Olson, who was not present at the meeting, recommended Brandon Bowen for the position.
While the city council appreciated the recommendation, they were not sure if Bowen was the only applicant for the position. During its Monday night work session, the council wondered if other candidates had been mentioned or recommended to Mayor Ron Casey, as none of the council members knew of any candidates beside Bowen.
Casey was not present for the work session as, according to council member Louise Howell, he had recently undergone minor surgery.

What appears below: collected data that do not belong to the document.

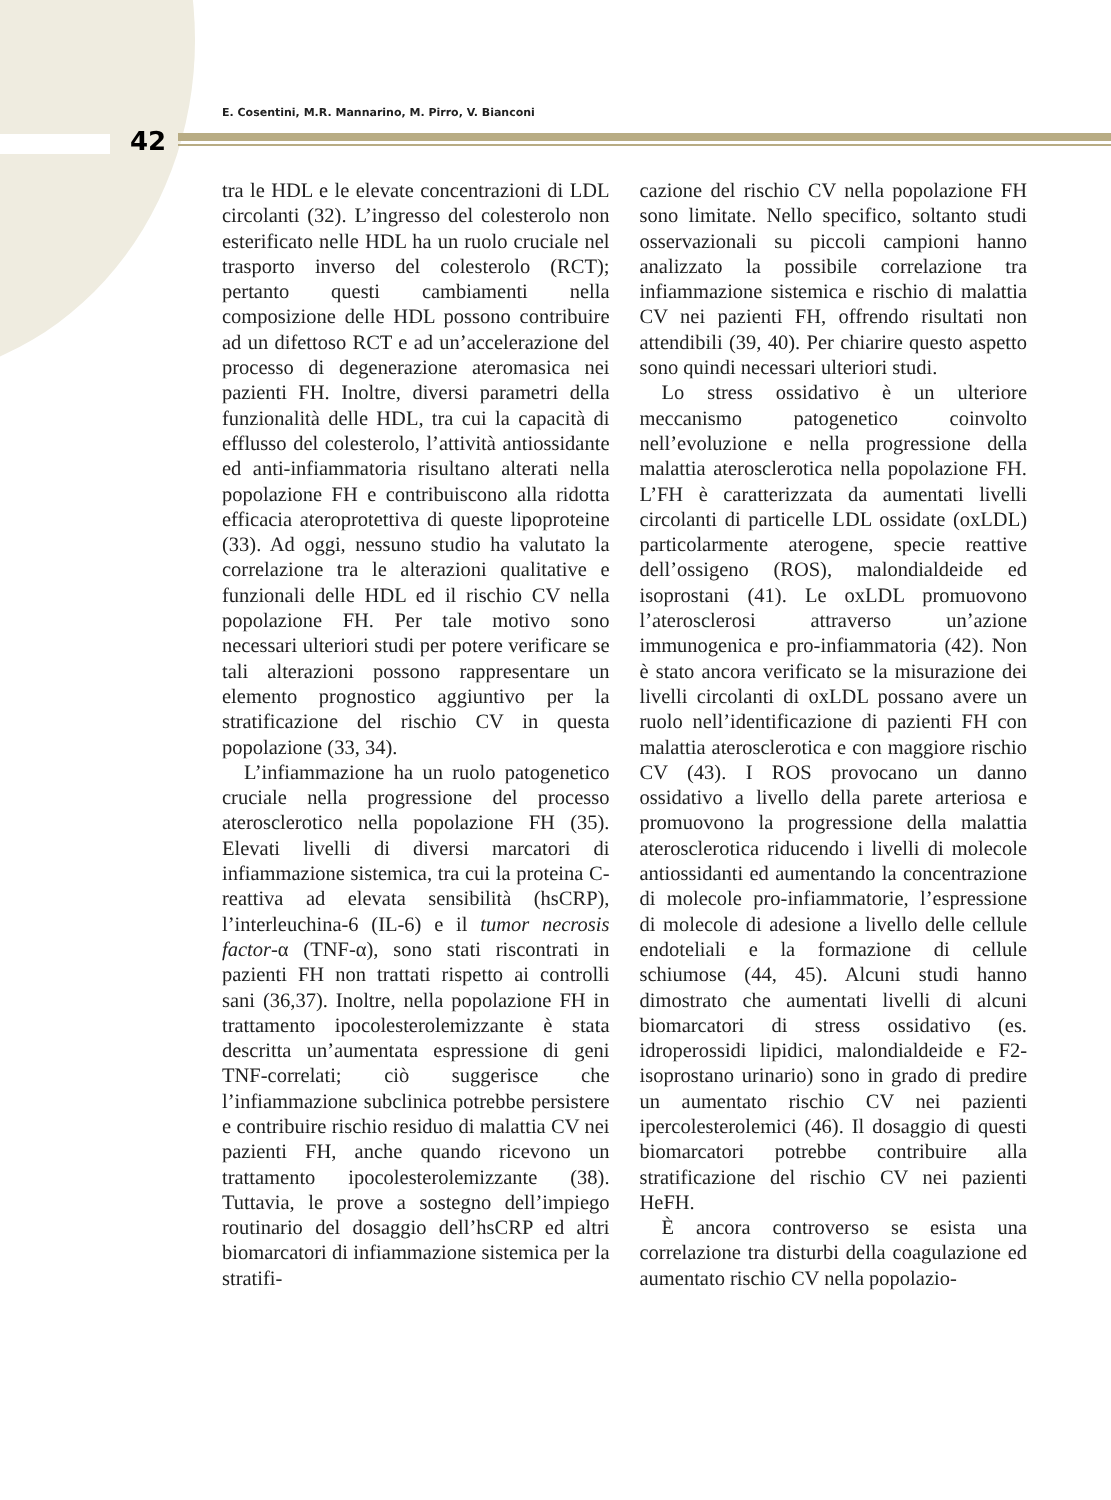E. Cosentini, M.R. Mannarino, M. Pirro, V. Bianconi
42
tra le HDL e le elevate concentrazioni di LDL circolanti (32). L’ingresso del colesterolo non esterificato nelle HDL ha un ruolo cruciale nel trasporto inverso del colesterolo (RCT); pertanto questi cambiamenti nella composizione delle HDL possono contribuire ad un difettoso RCT e ad un’accelerazione del processo di degenerazione ateromasica nei pazienti FH. Inoltre, diversi parametri della funzionalità delle HDL, tra cui la capacità di efflusso del colesterolo, l’attività antiossidante ed anti-infiammatoria risultano alterati nella popolazione FH e contribuiscono alla ridotta efficacia ateroprotettiva di queste lipoproteine (33). Ad oggi, nessuno studio ha valutato la correlazione tra le alterazioni qualitative e funzionali delle HDL ed il rischio CV nella popolazione FH. Per tale motivo sono necessari ulteriori studi per potere verificare se tali alterazioni possono rappresentare un elemento prognostico aggiuntivo per la stratificazione del rischio CV in questa popolazione (33, 34).
L’infiammazione ha un ruolo patogenetico cruciale nella progressione del processo aterosclerotico nella popolazione FH (35). Elevati livelli di diversi marcatori di infiammazione sistemica, tra cui la proteina C-reattiva ad elevata sensibilità (hsCRP), l’interleuchina-6 (IL-6) e il tumor necrosis factor-α (TNF-α), sono stati riscontrati in pazienti FH non trattati rispetto ai controlli sani (36,37). Inoltre, nella popolazione FH in trattamento ipocolesterolemizzante è stata descritta un’aumentata espressione di geni TNF-correlati; ciò suggerisce che l’infiammazione subclinica potrebbe persistere e contribuire rischio residuo di malattia CV nei pazienti FH, anche quando ricevono un trattamento ipocolesterolemizzante (38). Tuttavia, le prove a sostegno dell’impiego routinario del dosaggio dell’hsCRP ed altri biomarcatori di infiammazione sistemica per la stratifi-
cazione del rischio CV nella popolazione FH sono limitate. Nello specifico, soltanto studi osservazionali su piccoli campioni hanno analizzato la possibile correlazione tra infiammazione sistemica e rischio di malattia CV nei pazienti FH, offrendo risultati non attendibili (39, 40). Per chiarire questo aspetto sono quindi necessari ulteriori studi.
Lo stress ossidativo è un ulteriore meccanismo patogenetico coinvolto nell’evoluzione e nella progressione della malattia aterosclerotica nella popolazione FH. L’FH è caratterizzata da aumentati livelli circolanti di particelle LDL ossidate (oxLDL) particolarmente aterogene, specie reattive dell’ossigeno (ROS), malondialdeide ed isoprostani (41). Le oxLDL promuovono l’aterosclerosi attraverso un’azione immunogenica e pro-infiammatoria (42). Non è stato ancora verificato se la misurazione dei livelli circolanti di oxLDL possano avere un ruolo nell’identificazione di pazienti FH con malattia aterosclerotica e con maggiore rischio CV (43). I ROS provocano un danno ossidativo a livello della parete arteriosa e promuovono la progressione della malattia aterosclerotica riducendo i livelli di molecole antiossidanti ed aumentando la concentrazione di molecole pro-infiammatorie, l’espressione di molecole di adesione a livello delle cellule endoteliali e la formazione di cellule schiumose (44, 45). Alcuni studi hanno dimostrato che aumentati livelli di alcuni biomarcatori di stress ossidativo (es. idroperossidi lipidici, malondialdeide e F2-isoprostano urinario) sono in grado di predire un aumentato rischio CV nei pazienti ipercolesterolemici (46). Il dosaggio di questi biomarcatori potrebbe contribuire alla stratificazione del rischio CV nei pazienti HeFH.
È ancora controverso se esista una correlazione tra disturbi della coagulazione ed aumentato rischio CV nella popolazio-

Howell, acting as mayor pro-tem, read from a list of possible road resurfacing and patching projects Casey wanted to submit to the Georgia Department of Transportation. The list consisted of Kitchens Alley, Coleman Street and Hardin Bridge Road from Main Street to the city limits. Council members were then asked to consider which additional roads could be added to the list. Although specific financing details were unavailable, City Clerk Michelle Jones believed the project would be funded with the assistance of GDOT’s Local Maintenance and Improvement Grant Program.

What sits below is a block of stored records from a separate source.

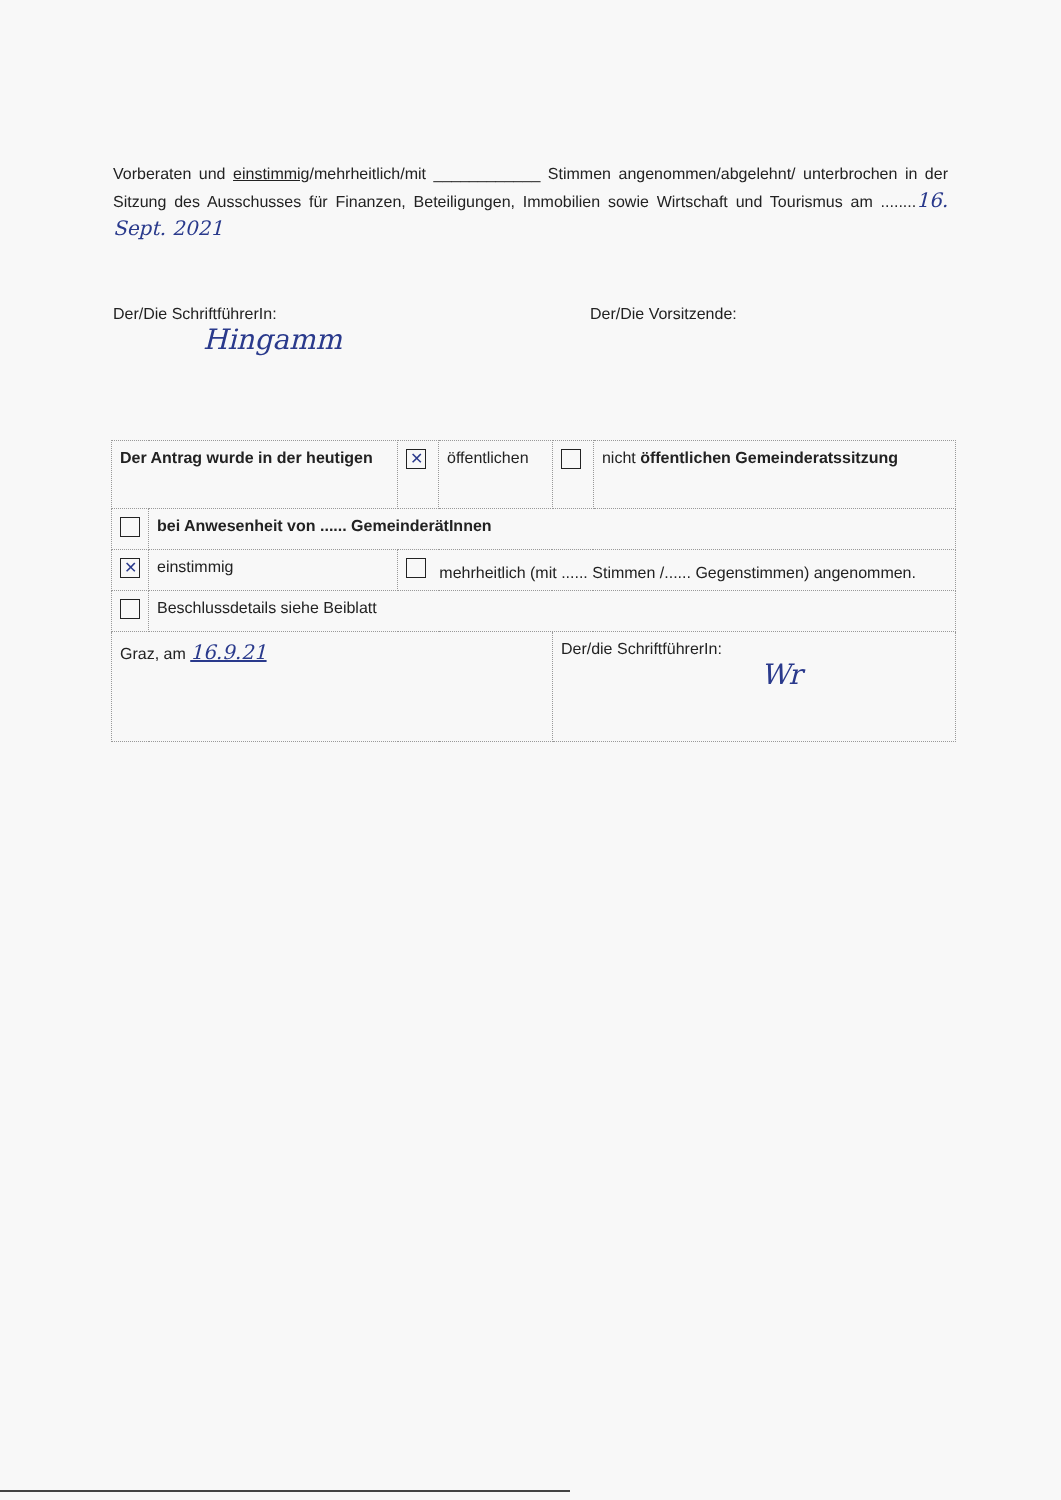Vorberaten und einstimmig/mehrheitlich/mit ____________ Stimmen angenommen/abgelehnt/ unterbrochen in der Sitzung des Ausschusses für Finanzen, Beteiligungen, Immobilien sowie Wirtschaft und Tourismus am ........16. Sept. 2021
Der/Die SchriftführerIn:
Hingamm
Der/Die Vorsitzende:
| Der Antrag wurde in der heutigen | | ✕ | öffentlichen | | nicht öffentlichen Gemeinderatssitzung |
| | bei Anwesenheit von ...... GemeinderätInnen | | | | |
| ✕ | einstimmig | mehrheitlich (mit ...... Stimmen /...... Gegenstimmen) angenommen. | | | |
| | Beschlussdetails siehe Beiblatt | | | | |
| Graz, am 16.9.21 | | | | Der/die SchriftführerIn: Wr | |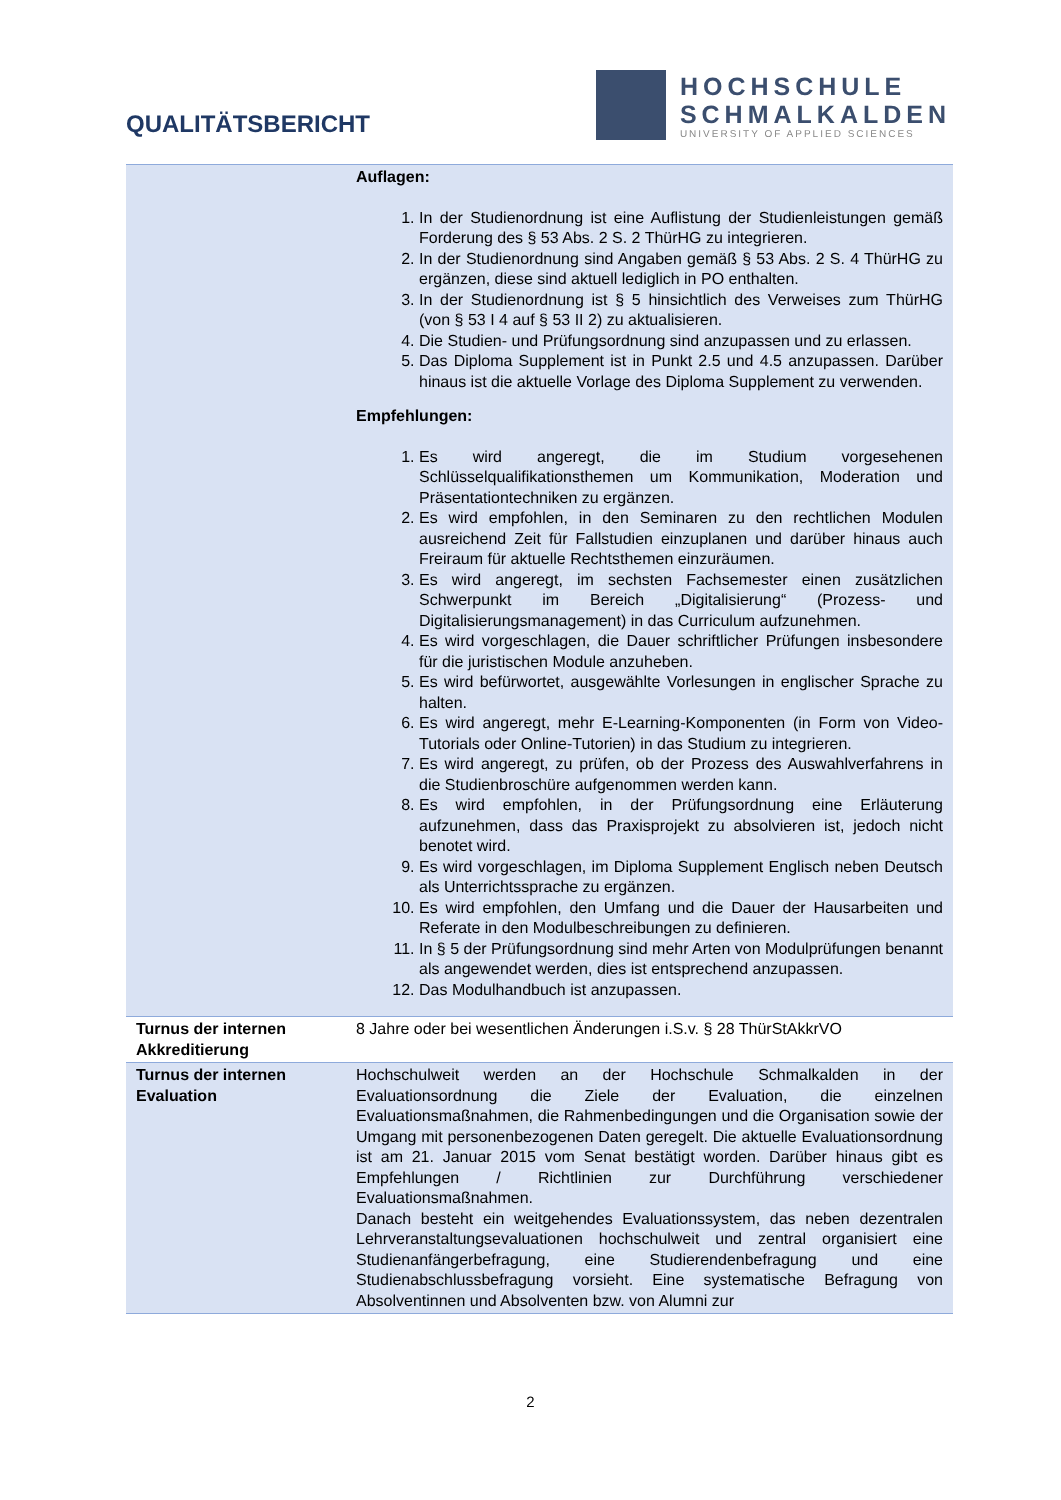QUALITÄTSBERICHT
HOCHSCHULE
SCHMALKALDEN
UNIVERSITY OF APPLIED SCIENCES
| | Auflagen: 1. In der Studienordnung ist eine Auflistung der Studienleistungen gemäß Forderung des § 53 Abs. 2 S. 2 ThürHG zu integrieren. 2. In der Studienordnung sind Angaben gemäß § 53 Abs. 2 S. 4 ThürHG zu ergänzen, diese sind aktuell lediglich in PO enthalten. 3. In der Studienordnung ist § 5 hinsichtlich des Verweises zum ThürHG (von § 53 I 4 auf § 53 II 2) zu aktualisieren. 4. Die Studien- und Prüfungsordnung sind anzupassen und zu erlassen. 5. Das Diploma Supplement ist in Punkt 2.5 und 4.5 anzupassen. Darüber hinaus ist die aktuelle Vorlage des Diploma Supplement zu verwenden. Empfehlungen: 1. Es wird angeregt, die im Studium vorgesehenen Schlüsselqualifikationsthemen um Kommunikation, Moderation und Präsentationtechniken zu ergänzen. 2. Es wird empfohlen, in den Seminaren zu den rechtlichen Modulen ausreichend Zeit für Fallstudien einzuplanen und darüber hinaus auch Freiraum für aktuelle Rechtsthemen einzuräumen. 3. Es wird angeregt, im sechsten Fachsemester einen zusätzlichen Schwerpunkt im Bereich „Digitalisierung“ (Prozess- und Digitalisierungsmanagement) in das Curriculum aufzunehmen. 4. Es wird vorgeschlagen, die Dauer schriftlicher Prüfungen insbesondere für die juristischen Module anzuheben. 5. Es wird befürwortet, ausgewählte Vorlesungen in englischer Sprache zu halten. 6. Es wird angeregt, mehr E-Learning-Komponenten (in Form von Video-Tutorials oder Online-Tutorien) in das Studium zu integrieren. 7. Es wird angeregt, zu prüfen, ob der Prozess des Auswahlverfahrens in die Studienbroschüre aufgenommen werden kann. 8. Es wird empfohlen, in der Prüfungsordnung eine Erläuterung aufzunehmen, dass das Praxisprojekt zu absolvieren ist, jedoch nicht benotet wird. 9. Es wird vorgeschlagen, im Diploma Supplement Englisch neben Deutsch als Unterrichtssprache zu ergänzen. 10. Es wird empfohlen, den Umfang und die Dauer der Hausarbeiten und Referate in den Modulbeschreibungen zu definieren. 11. In § 5 der Prüfungsordnung sind mehr Arten von Modulprüfungen benannt als angewendet werden, dies ist entsprechend anzupassen. 12. Das Modulhandbuch ist anzupassen. |
| Turnus der internen Akkreditierung | 8 Jahre oder bei wesentlichen Änderungen i.S.v. § 28 ThürStAkkrVO |
| Turnus der internen Evaluation | Hochschulweit werden an der Hochschule Schmalkalden in der Evaluationsordnung die Ziele der Evaluation, die einzelnen Evaluationsmaßnahmen, die Rahmenbedingungen und die Organisation sowie der Umgang mit personenbezogenen Daten geregelt. Die aktuelle Evaluationsordnung ist am 21. Januar 2015 vom Senat bestätigt worden. Darüber hinaus gibt es Empfehlungen / Richtlinien zur Durchführung verschiedener Evaluationsmaßnahmen. Danach besteht ein weitgehendes Evaluationssystem, das neben dezentralen Lehrveranstaltungsevaluationen hochschulweit und zentral organisiert eine Studienanfängerbefragung, eine Studierendenbefragung und eine Studienabschlussbefragung vorsieht. Eine systematische Befragung von Absolventinnen und Absolventen bzw. von Alumni zur |
2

The council also discussed the rezoning application from Michael McFarland, who wishes to have his property rezoned from residential to commercial so he may operate a trucking firm.
“I would say 99 percent of the community is not for the rezoning of this property to commercial — that have made contact with me,” said council member Chuck Wise.
The zoning request was not recommended by Kingston’s planning and zoning board. It will see its second reading at the next city council meeting.
Other topics discussed included making Dawson Street off limits to large trucks and tractor-trailers, as a number of stop signs have been knocked down at its intersections, and whether the city should approve the U.S. Department of Agriculture grant for the city’s water utility repairs.
While no decision came from the council’s discussion of the loan, all the council members agreed they needed to make a decision soon.
“If we keep playing around with the USDA, they’re going to quit playing [with us],” Howell said.
Jones said it might be possible to use Special Purpose Local Option Sales Tax funds to finance part of the repair project, as some 2014 SPLOST dollars are already slated to go toward repairs. She said it would be necessary to talk with the USDA representative about funding options.
Other city council business included:
• Discussing how to implement a city limb and leaf ordinance.
• Thanking Georgia Power for removing a tree from the city park.
• Discussing the purchase of Christmas decorations.
• Discussing the presence of livestock and other animals within city limits and how it relates to animal control.
The Kingston City Council’s next meeting is scheduled for Nov. 12 at 7 p.m. at city hall.